Kerry’s visit to the Black Sea resort of Sochi is the first by a high level US official to Russia in two years.

Kerry will also meet Russian Foreign Minister Sergei Lavrov while in Sochi [File: AFP]
Kerry will also meet Russian Foreign Minister Sergei Lavrov while in Sochi [File: AFP]

US Secretary of State John Kerry has arrived in Russia to meet President Vladimir Putin with an eye on easing badly strained relations over conflicts in Ukraine and Syria.

Kerry flew to the Black Sea resort of Sochi on Tuesday for the highest-level US visit to Russia in two years, to discuss issues including the Iran nuclear talks, Yemen and Libya.

With relations between the two countries at their lowest level since the Cold War, the trip appeared designed as much to maintain contact as anything else.

“It’s important for us to keep these lines of communication open. It’s important to try to talk to the senior decision-maker,” said a senior US state department official who briefed reporters travelling with Kerry.

“We have a lot of business that we could do together if there is interest,” said the official, who spoke on condition of anonymity.

‘Positive step’

Putin’s spokesman, Dmitry Peskov, welcomed the meeting as a positive step.

“Through dialogue, it is possible to find ways for a normalisation – closer coordination in dealing with international problems,” Peskov told reporters.

But he added: “Russia was never the initiator of this cooling of relations.”

Kerry is also expected to meet Russian Foreign Minister Sergei Lavrov while in Sochi.

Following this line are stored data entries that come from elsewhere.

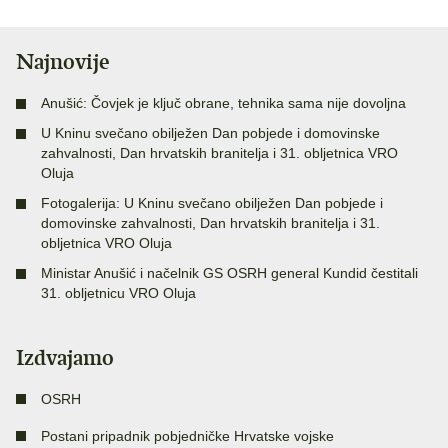
Najnovije
Anušić: Čovjek je ključ obrane, tehnika sama nije dovoljna
U Kninu svečano obilježen Dan pobjede i domovinske
zahvalnosti, Dan hrvatskih branitelja i 31. obljetnica VRO
Oluja
Fotogalerija: U Kninu svečano obilježen Dan pobjede i
domovinske zahvalnosti, Dan hrvatskih branitelja i 31.
obljetnica VRO Oluja
Ministar Anušić i načelnik GS OSRH general Kundid čestitali
31. obljetnicu VRO Oluja
Izdvajamo
OSRH
Postani pripadnik pobjedničke Hrvatske vojske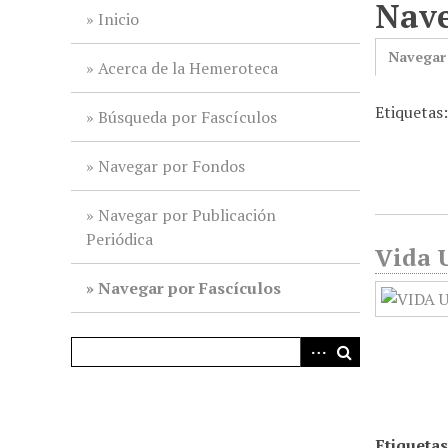
Nave
i
Inicio
n
Navegar
c
Acerca de la Hemeroteca
i
Etiquetas
p
Búsqueda por Fascículos
a
l
Navegar por Fondos
Navegar por Publicación
Periódica
Vida U
Navegar por Fascículos
Etiquetas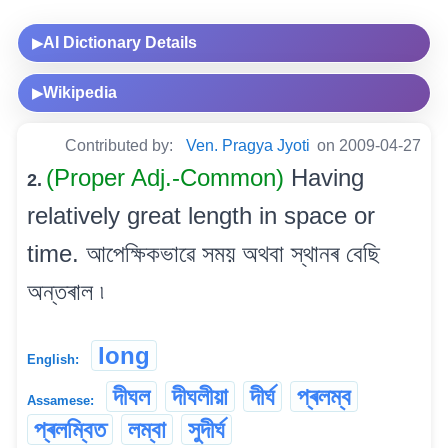
AI Dictionary Details
▶
Wikipedia
▶
Contributed by:
Ven. Pragya Jyoti
on 2009-04-27
(Proper Adj.-Common)
Having
2.
relatively great length in space or
time. আপেক্ষিকভাৱে সময় অথবা স্থানৰ বেছি
অন্তৰাল ৷
long
English:
দীঘল
দীঘলীয়া
দীৰ্ঘ
প্ৰলম্ব
Assamese:
প্ৰলম্বিত
লম্বা
সুদীৰ্ঘ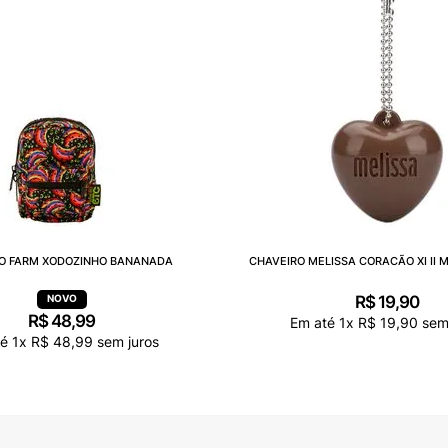
O FARM XODOZINHO BANANADA
CHAVEIRO MELISSA CORACÃO XI II 
R$
19
,
90
R$
48
,
99
Em até
1
x
R$
19
,
90
sem 
té
1
x
R$
48
,
99
sem juros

Relations between Washington and Moscow have sunk since Russia annexed the Crimea peninsula in March of last year and backed pro-Russian rebels in eastern Ukraine.

Moscow accuses Washington of orchestrating last year’s overthrow of a Ukrainian president who was backed by Russia.

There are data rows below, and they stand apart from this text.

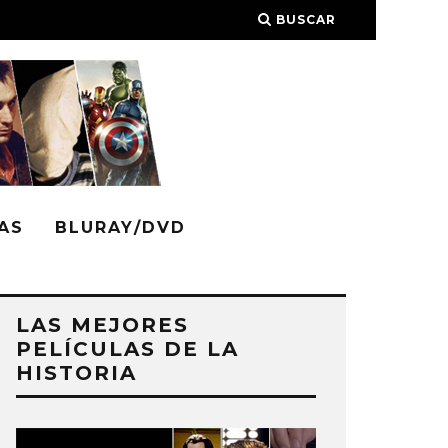
BUSCAR
AS
BLURAY/DVD
LAS MEJORES
PELÍCULAS DE LA
HISTORIA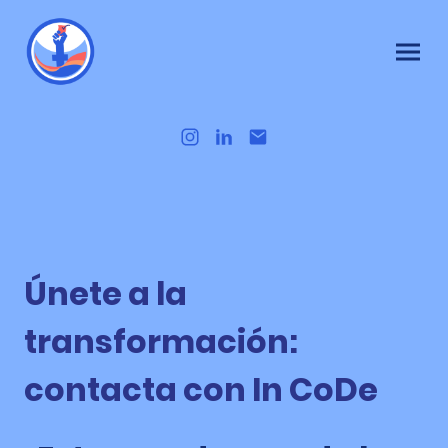
Únete a la
transformación:
contacta con In CoDe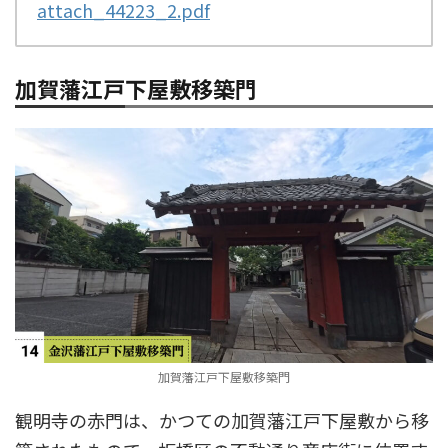
attach_44223_2.pdf
加賀藩江戸下屋敷移築門
加賀藩江戸下屋敷移築門
観明寺の赤門は、かつての加賀藩江戸下屋敷から移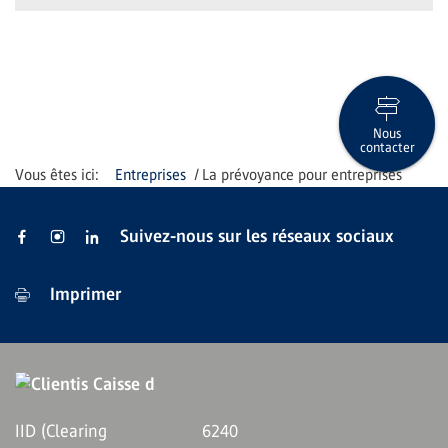
Nous
contacter
Entreprises
La prévoyance pour entreprises
Suivez-nous sur les réseaux sociaux
Imprimer
IID (Clearing
6240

The US has accused Russia of failing to withdraw heavy equipment such as air defence systems, tanks and artillery from eastern Ukraine in violation of a peace plan agreed in February and known as Minsk 2.

Russia denies Western and Ukrainian accusations that it is arming the pro-Russian separatists battling the government and supporting them with its own military forces.

More than 6,100 people have been killed since April 2014 in the Ukraine crisis.